Daryl Sherman at the Pizza Express Jazz Club

by Clive Davis
The Times

This was, it's safe to say, the first time in many a year that a jazz musician had introduced a piece by saying it was inspired by a Joseph Conrad novel - Victory, to be precise. Just like Daryl Sherman herself, however, the music on Tropical Belt was light, breezy and full of sunlight.

Sherman is one of those singer-pianists who are hard to pigeonhole. The girlish piping voice is reminiscent of Blossom Dearie, and the fact that the impish New Yorker has a regular slot in the lush surroundings of the Waldorf Astoria often leads people to think of her as a cabaret performer. But her passion for swing and her tidy, understated soloing are more than enough to keep the hardcore jazzers happy. Best to think of her, perhaps, as one of those artists, like the late Bobby Short, who knows enough about showbiz convention to realise that jazz still has a future as a form of entertainment.

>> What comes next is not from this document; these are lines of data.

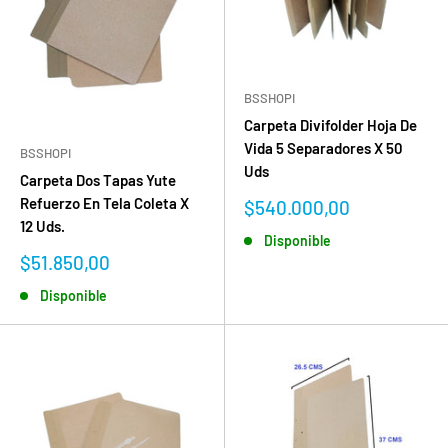
BSSHOPI
Carpeta Divifolder Hoja De
Vida 5 Separadores X 50
BSSHOPI
Uds
Carpeta Dos Tapas Yute
Refuerzo En Tela Coleta X
Precio
$540.000,00
de
12 Uds.
Disponible
venta
Precio
$51.850,00
de
Disponible
venta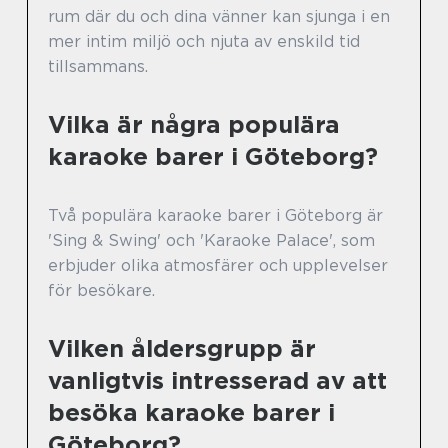
rum där du och dina vänner kan sjunga i en
mer intim miljö och njuta av enskild tid
tillsammans.
Vilka är några populära
karaoke barer i Göteborg?
Två populära karaoke barer i Göteborg är
'Sing & Swing' och 'Karaoke Palace', som
erbjuder olika atmosfärer och upplevelser
för besökare.
Vilken åldersgrupp är
vanligtvis intresserad av att
besöka karaoke barer i
Göteborg?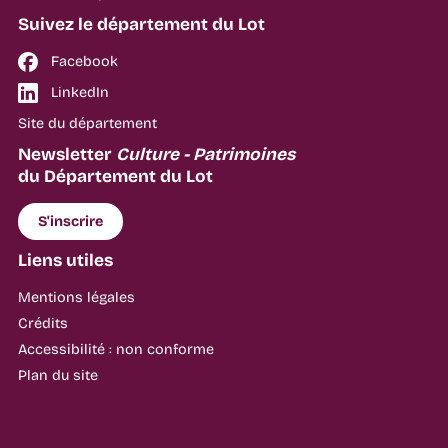
Suivez le département du Lot
Facebook
LinkedIn
Site du département
Newsletter
Culture - Patrimoines
du Département du Lot
S'inscrire
Liens utiles
Mentions légales
Crédits
Accessibilité : non conforme
Plan du site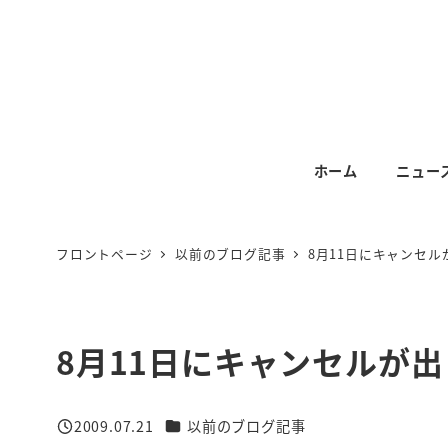
メ
イ
ン
コ
ン
テ
ホーム
ニュー
ン
ツ
へ
フロントページ
以前のブログ記事
8月11日にキャンセル
移
動
8月11日にキャンセルが
カテゴリー
2009.07.21
以前のブログ記事
投稿日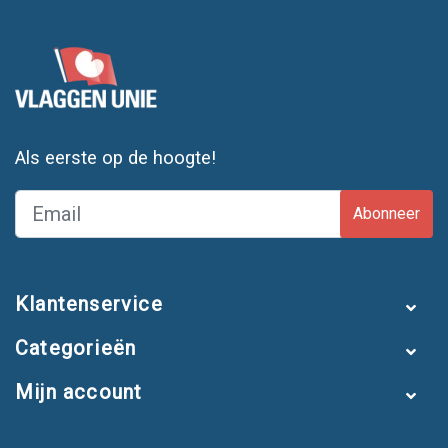
Als eerste op de hoogte!
Abonneer
Klantenservice
Categorieën
Mijn account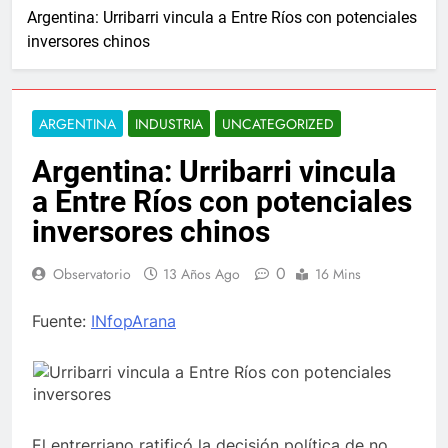
Argentina: Urribarri vincula a Entre Ríos con potenciales
inversores chinos
ARGENTINA
INDUSTRIA
UNCATEGORIZED
Argentina: Urribarri vincula
a Entre Ríos con potenciales
inversores chinos
0
Observatorio
13 Años Ago
16 Mins
Fuente:
INfopArana
El entrerriano ratificó la decisión política de no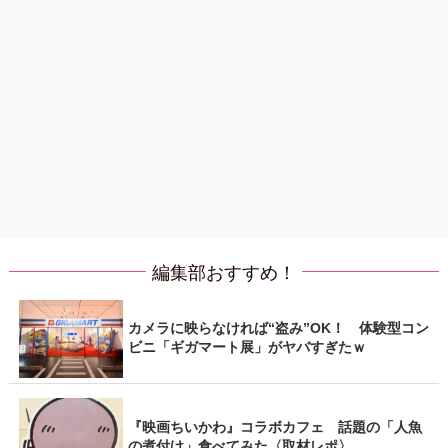
編集部おすすめ！
カメラに映らなければ“盗み”OK！ 体験型コン
ビニ「ギガマート展」がヤバすぎたｗ
『映画ちいかわ』コラボカフェ 話題の「人魚
の煮付け」食べてみた〈取材レポ〉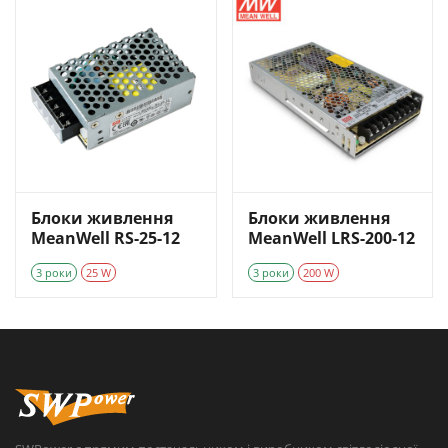
Блоки живлення
Блоки живлення
MeanWell RS-25-12
MeanWell LRS-200-12
3 роки
25 W
3 роки
200 W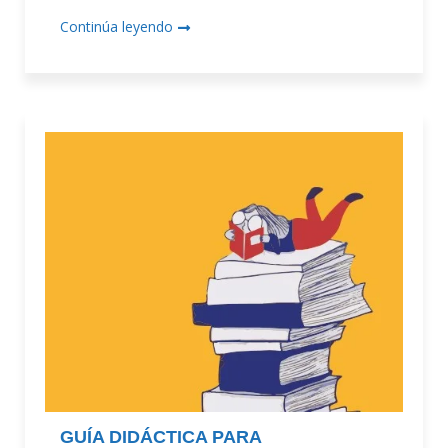
Continúa leyendo
GUÍA DIDÁCTICA PARA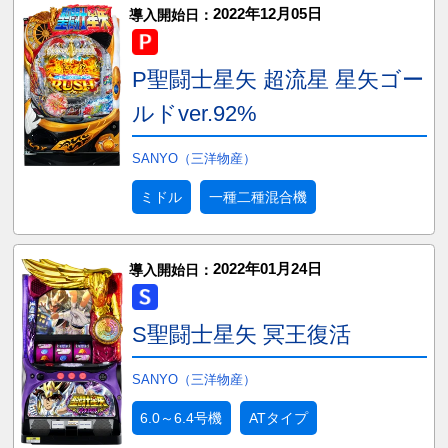
2022年12月05日
導入開始日：
P聖闘士星矢 超流星 星矢ゴー
ルドver.92%
SANYO（三洋物産）
ミドル
一種二種混合機
2022年01月24日
導入開始日：
S聖闘士星矢 冥王復活
SANYO（三洋物産）
6.0～6.4号機
ATタイプ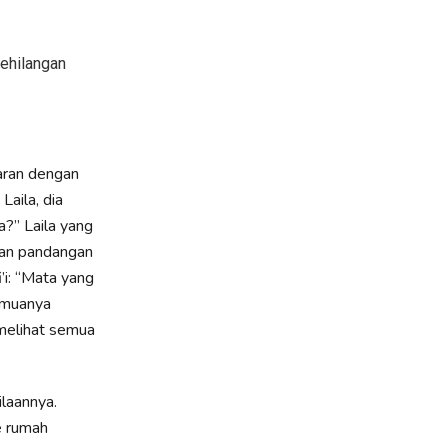
aran dengan
Laila, dia
a?” Laila yang
gan pandangan
’i: “Mata yang
 melihat semua
laannya.
e rumah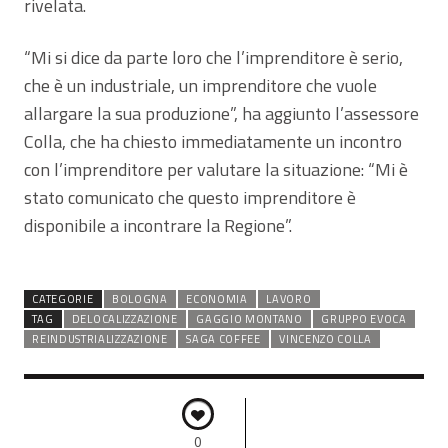
rivelata.
“Mi si dice da parte loro che l’imprenditore è serio,
che è un industriale, un imprenditore che vuole
allargare la sua produzione”, ha aggiunto l’assessore
Colla, che ha chiesto immediatamente un incontro
con l’imprenditore per valutare la situazione: “Mi è
stato comunicato che questo imprenditore è
disponibile a incontrare la Regione”.
CATEGORIE
BOLOGNA
ECONOMIA
LAVORO
TAG
DELOCALIZZAZIONE
GAGGIO MONTANO
GRUPPO EVOCA
REINDUSTRIALIZZAZIONE
SAGA COFFEE
VINCENZO COLLA
0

This was a quietly authoritative set, Sherman fizzing and joking in the genial company of the double-bass player Jeremy Brown and the studious guitarist Dave Cliff. Her Waldorf piano was once the property of Cole Porter, so it was no surprise to find his melodies edging their way to the forefront. You'd Be So Nice To Come Home To was dispatched elegantly, Sherman wrong-footing her audience by opening with the verse to Night and Day. On I Concentrate on You her voice grew darker and more sensuous.

She spends part of each set standing at the microphone, but it is when she is seated at the keyboard that her personality shines through strongest of all. Her playing is spare and epigrammatic; not a note is wasted. The swing quotient is at its highest on extracts from her new album New O'leans. Sherman may be dainty, but she could hold her own on a raucous night in the French Quarter.